Un étalage du plus récent livre de Bob Woodward, «Fear: Trump in the White House», à Alhambra, en Californie, mardi

Le reporter qui fait trembler les présidents

WASHINGTON — Pour ses premiers pas de reporter, Bob Woodward a fait tomber le président Richard Nixon. 44 ans plus tard, cette vedette du journalisme américain fait trembler — au moins de colère — un autre locataire de la Maison-Blanche, Donald Trump.

Dans son dernier livre Fear: Trump in the White House, publié mardi aux États-Unis et déjà en tête des ventes, il brosse le portrait d’un dirigeant inculte, hystérique et paranoïaque, que ses collaborateurs s’efforcent de contrôler pour éviter les pires dérapages.

«Du n’importe quoi», «une escroquerie», a tonné le chef de l’État, pourtant habitué aux ouvrages dévastateurs. Mais cette fois, l’attaque est prise au sérieux, car elle vient d’un des journalistes les plus informés de Washington.

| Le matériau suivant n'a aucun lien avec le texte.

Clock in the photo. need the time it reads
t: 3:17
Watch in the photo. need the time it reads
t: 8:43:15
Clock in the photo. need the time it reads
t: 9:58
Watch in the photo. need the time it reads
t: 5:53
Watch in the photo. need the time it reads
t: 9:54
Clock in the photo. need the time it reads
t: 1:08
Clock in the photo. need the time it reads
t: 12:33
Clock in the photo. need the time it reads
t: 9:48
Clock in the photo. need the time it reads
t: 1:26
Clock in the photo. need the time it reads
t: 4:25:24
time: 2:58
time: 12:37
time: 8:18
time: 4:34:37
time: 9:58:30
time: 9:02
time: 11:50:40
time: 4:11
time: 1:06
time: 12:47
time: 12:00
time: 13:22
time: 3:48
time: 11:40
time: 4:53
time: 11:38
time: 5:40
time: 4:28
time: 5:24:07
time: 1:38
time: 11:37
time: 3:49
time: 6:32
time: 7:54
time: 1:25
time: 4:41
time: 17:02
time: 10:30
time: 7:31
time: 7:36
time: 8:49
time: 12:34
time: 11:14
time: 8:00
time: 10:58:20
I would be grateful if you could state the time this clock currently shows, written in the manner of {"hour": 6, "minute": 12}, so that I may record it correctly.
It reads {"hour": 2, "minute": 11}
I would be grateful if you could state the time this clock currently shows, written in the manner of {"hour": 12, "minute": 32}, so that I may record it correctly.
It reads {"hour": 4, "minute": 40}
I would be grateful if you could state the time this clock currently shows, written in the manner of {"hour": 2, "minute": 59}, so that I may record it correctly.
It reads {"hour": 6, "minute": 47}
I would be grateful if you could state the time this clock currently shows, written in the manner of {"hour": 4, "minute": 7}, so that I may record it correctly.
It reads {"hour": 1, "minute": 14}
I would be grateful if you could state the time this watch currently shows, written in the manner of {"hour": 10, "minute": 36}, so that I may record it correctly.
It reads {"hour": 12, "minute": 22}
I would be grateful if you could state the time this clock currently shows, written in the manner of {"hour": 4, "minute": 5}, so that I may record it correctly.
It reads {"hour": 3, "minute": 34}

Bob Woodward, 75 ans, a gagné ses galons de reporter dès ses débuts au quotidien Washington Post, où il est entré en 1971. Son enquête sur le scandale du Watergate, menée avec son collègue Carl Bernstein, a entraîné la démission de Richard Nixon en 1974.

Le film Les hommes du président, adapté de leur livre éponyme, l’élève en 1976 au rang de quasi-vedette, d’autant que son rôle est interprété par Robert Redford.

Dans la réalité, il a, de son propre aveu, peu de similitudes avec l’énergique Redford. Il parle doucement, porte une veste et une cravate informes et se dit «ennuyeux».

Ce qui ne l’empêche pas d’avoir un accès quasi inégalé aux coulisses du pouvoir américain.

Le journaliste Bob Woodward à Washington, en mars 2013

Depuis le Watergate, il a publié un livre tous les deux ans, chroniques de l’intérieur des présidences de Bill Clinton, George W. Bush ou Barack Obama, mais aussi de la Cour suprême, de la CIA ou de la Banque centrale, tout en continuant à écrire pour le Washington Post.

Pour chaque ouvrage, il a recueilli de larges confidences, soit sous la forme d’entretiens officiels ou en acceptant de garantir l’anonymat à ses sources, une pratique peu courante dans le journalisme anglo-saxon.

George Bush, qui fut le sujet de quatre de ses livres, lui a ainsi accordé plusieurs interviews. «Nous avons toujours jugé important que le président et d’autres lui parlent, parce qu’au final il valait mieux faire partie de son récit», explique à l’AFP Scott McClellan, ancien porte-parole du président Bush.

Woodward, une «référence»

Dans ses ouvrages, Woodward retrace méticuleusement le contenu de réunions en croisant ses sources, étaye son propos avec des dates, des documents, le tout dans un style très factuel.

L’absence de mise en perspective lui a parfois valu des critiques acerbes. «Dans ses livres, on ne mesure aucune activité cérébrale», l’a ainsi tancé en 1996 l’auteure Joan Didion dans une étude de son oeuvre.

«À l’heure des faits alternatifs et des tweets corrosifs sur les ‘’fake news’’, Woodward est une référence en termes de vérité», estime à l’inverse la journaliste réputée Jill Abramson.

«Ce n’est pas mon travail de porter un jugement», répond l’intéressé. Son rôle, selon lui? «Rapporter exactement ce que les gens ont fait, ce que cela signifie, ce qui les motive et qui ils sont», a-t-il expliqué cette année sur le site Vox.

Pour son 19e livre, il a suivi cette méthode à la lettre. Mais le résultat est beaucoup plus sévère que ses précédentes chroniques de la Maison-Blanche.

Il y décrit des réunions où Donald Trump semble ne pas percevoir les enjeux, et un entourage mortifié par ses emportements.

Depuis la publication des bonnes feuilles de l’ouvrage, le secrétaire général de la présidence John Kelly a démenti avoir dit «on est chez les fous» ou même avoir parlé à Woodward. Le ministre de la Défense Jim Mattis a lui nié avoir comparé Donald Trump à «un élève de CM2 ou de 6e».

«Je ne mens pas», a répliqué lundi le journaliste lors d’une interview télévisée, en assurant que plusieurs de ses sources l’avaient prévenu qu’elles démentiraient s’il publiait leurs propos.

Selon lui, la bataille en cours aux États-Unis est «une bataille pour la vérité». «Et j’ai fait mon travail, c’est le meilleur journalisme possible, au moins pour moi».